* Work to be completed *
Extend the essay below on corporate social responsibility at Walmart, picking up right after its final sentence.

* Selected excerpt *
*** Begin section ***

For Walmart, the overall aim should be to achieve a positive impact on society as a whole while maximizing the shared value for the owners of the business, its employees/suppliers, shareholders and stakeholders.
Corporate Social Responsibility is important for all companies whether it be by empowering women, helping the environment, trying to end poverty, or reducing child labor. More companies are incorporating this tactic into their overall business strategy. It is a practice that should be implemented by all as it brings in numerous benefits not just to the company but improves local and global communities overall.
As we have learned in this course, being socially responsible can improve the company’s brand because by projecting a positive image, a company can make its name for itself not just by being financially profitable, but also socially conscious as well. It also engages customers and associates who work for the company on a more personal level. Building a positive relationship by engaging with customers and associates who work for the company as well communities, can lead to increased sales and rising profits. Also, employees such as myself like to feel appreciated for the work we do. Social responsibility empowers employees to leverage corporate resources at their disposal to do good. I believe it is important to be part of a strategy that helps the greater good because it can then boost employee morale and lead to better productivity in the workplace.

*** End section ***

* Input data *
*** Begin section ***

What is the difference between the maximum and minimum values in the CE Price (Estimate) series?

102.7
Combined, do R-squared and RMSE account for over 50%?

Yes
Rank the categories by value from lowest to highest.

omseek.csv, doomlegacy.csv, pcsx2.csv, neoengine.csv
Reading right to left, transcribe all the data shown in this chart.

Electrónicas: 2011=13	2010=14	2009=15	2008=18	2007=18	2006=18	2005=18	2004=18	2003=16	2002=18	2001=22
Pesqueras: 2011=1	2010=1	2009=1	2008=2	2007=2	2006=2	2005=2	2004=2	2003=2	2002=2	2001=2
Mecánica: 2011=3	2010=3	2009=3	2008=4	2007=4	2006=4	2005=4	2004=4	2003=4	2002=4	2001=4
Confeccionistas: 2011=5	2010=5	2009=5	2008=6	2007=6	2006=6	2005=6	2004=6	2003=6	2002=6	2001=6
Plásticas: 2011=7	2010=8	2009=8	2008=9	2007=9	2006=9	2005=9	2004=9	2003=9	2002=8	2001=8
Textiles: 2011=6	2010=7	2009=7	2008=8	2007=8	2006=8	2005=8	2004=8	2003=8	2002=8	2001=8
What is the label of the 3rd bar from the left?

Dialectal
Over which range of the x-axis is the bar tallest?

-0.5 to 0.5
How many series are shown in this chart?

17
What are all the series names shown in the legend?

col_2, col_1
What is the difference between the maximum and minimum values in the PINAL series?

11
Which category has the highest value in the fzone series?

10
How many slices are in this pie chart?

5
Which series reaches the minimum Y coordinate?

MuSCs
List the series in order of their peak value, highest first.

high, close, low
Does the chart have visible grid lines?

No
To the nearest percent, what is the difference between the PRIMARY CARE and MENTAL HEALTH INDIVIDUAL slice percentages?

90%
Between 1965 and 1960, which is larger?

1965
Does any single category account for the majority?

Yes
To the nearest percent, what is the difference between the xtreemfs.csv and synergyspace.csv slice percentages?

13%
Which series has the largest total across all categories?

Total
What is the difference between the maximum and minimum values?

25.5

*** End section ***

* Output of the exercise *
We focused on many different aspects of CSR. Each section provided insightful information. I was quite nervous for our weekly debates, but they ended up being my favorite part of the class as they got me to think outside of the box on certain areas that I may not have uncovered on my own. I really enjoyed discussing CSR and the impact it makes on communities as I believe it is important for companies to use the resources they have to make a greater impact in the world. People and communities are struggling everywhere. Companies like Nike, Walmart, Apple, and so on are able to use their resources because of how quickly they are growing. They can use their platforms to create a trend in focusing on the CSR aspect by working with organizations to implement good to society. This will not only reduce the burdens of those suffering, but the company will also be attracting more consumers as people are willing to buy more knowing the brand or company is helping a certain cause.
To conclude, companies whether they be small or large should recognize corporate social responsibility as part of their business model as it can attract positive publicity, help attract and retain top talents, as well as improve relationships with customers, associates, and communities around the world. The benefits are remarkable, including employee and consumer satisfaction, improved sales, and financial success. It simply leads to a win-win outcome.
Thank you for a wonderful class. This was one of my favorite class’s that I have had the opportunity to take as part of my MBA program. Not only was I able to gain more knowledge about CSR, but I hope to utilize what I have learned in the company that I currently work as well as if I plan to start a business of my own one day.